Open Society’s Soros Economic Development Fund (SEDF), together with a partner philanthropy, is providing $500,000, which the Jacobs Foundation has matched for a total of $1 million in funding to the new International Finance Facility for Education (IFFEd).

IFFEd is an innovative financing platform that seeks to catalyze significant resources for global education needs and serve as a model for financing interventions for an array of other global challenges.

Mark Malloch-Brown, president of the Open Society Foundations, said: “With the world facing increased demands for global climate and developing funding, this initiative shows how new approaches can increase the amount of money that MDBs can lend at concessional rates from existing resources—without jeopardizing their own credit standing.”

IFFEd was launched in 2022 by UN Secretary-General António Guterres and Gordon Brown, the UN Special Envoy for Global Education. It has developed a guarantee program for lower-middle-income countries which—through credit substitution and other means—seeks to unlock significant new and existing MDB resources.

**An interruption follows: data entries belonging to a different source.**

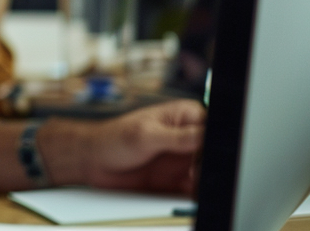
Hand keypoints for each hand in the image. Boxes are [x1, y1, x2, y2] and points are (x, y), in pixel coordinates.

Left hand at [77, 100, 204, 194]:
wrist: (93, 161)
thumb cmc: (113, 138)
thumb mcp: (145, 136)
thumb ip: (176, 137)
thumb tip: (205, 134)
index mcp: (185, 116)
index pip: (213, 127)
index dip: (217, 141)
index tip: (212, 153)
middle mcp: (188, 137)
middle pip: (215, 151)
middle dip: (214, 163)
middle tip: (201, 171)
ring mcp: (184, 159)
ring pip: (208, 171)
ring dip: (207, 179)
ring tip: (194, 182)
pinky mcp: (178, 178)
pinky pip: (197, 188)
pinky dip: (198, 192)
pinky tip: (191, 193)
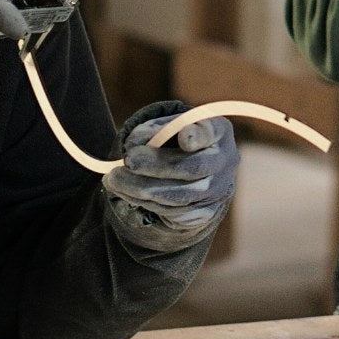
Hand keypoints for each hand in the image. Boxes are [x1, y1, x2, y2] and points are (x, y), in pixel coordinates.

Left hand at [103, 102, 238, 253]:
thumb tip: (133, 144)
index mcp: (219, 131)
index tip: (184, 138)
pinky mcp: (204, 213)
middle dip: (155, 165)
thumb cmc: (181, 139)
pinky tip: (126, 192)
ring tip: (114, 179)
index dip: (198, 136)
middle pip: (191, 168)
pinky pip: (173, 213)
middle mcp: (224, 161)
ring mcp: (217, 191)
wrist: (201, 170)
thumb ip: (155, 128)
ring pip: (179, 196)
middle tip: (127, 160)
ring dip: (141, 189)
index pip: (210, 132)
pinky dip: (145, 202)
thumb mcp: (171, 125)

While developed for education, the approach—if successful—could be applied to climate, health, and other sustainable development goals.

The funding from the three philanthropies will be used to cover some of the additional costs of setting up and administering the IFFEd, which is registered as a public charity in Switzerland, including the costs of acquiring necessary ratings from international credit rating agencies.

Sweden has announced a $200 million guarantee to the IFFEd, while the United Kingdom has said it will commit up to £180 million in grants, capita, and guarantees, with several other countries considering following suit. These funds would be used to support guarantees for MDB education funding—in effect reducing the associated risk for the banks.

“This is an exciting example of how philanthropic funders can pitch in to support innovative approaches in international development and climate finance to unlock new resources to tackle the global challenges we face,” said Georgia Levenson Keohane, chief executive of SEDF. “With IFFEd, we are providing relatively modest support to leverage significant lending to lower-middle-income countries at concessional rates by the MDBs. That would be a huge result.”

MDBs include the regional development banks for Asia, Africa, and the Americas, as well as the World Bank. They are funded by national donors to provide low-interest lending for poverty reduction, climate change, and other development objectives. IFFEd is one of a number of approaches being developed to enable these institutions to lend more against their existing capital resources without undermining their ability to borrow at the lowest possible rates.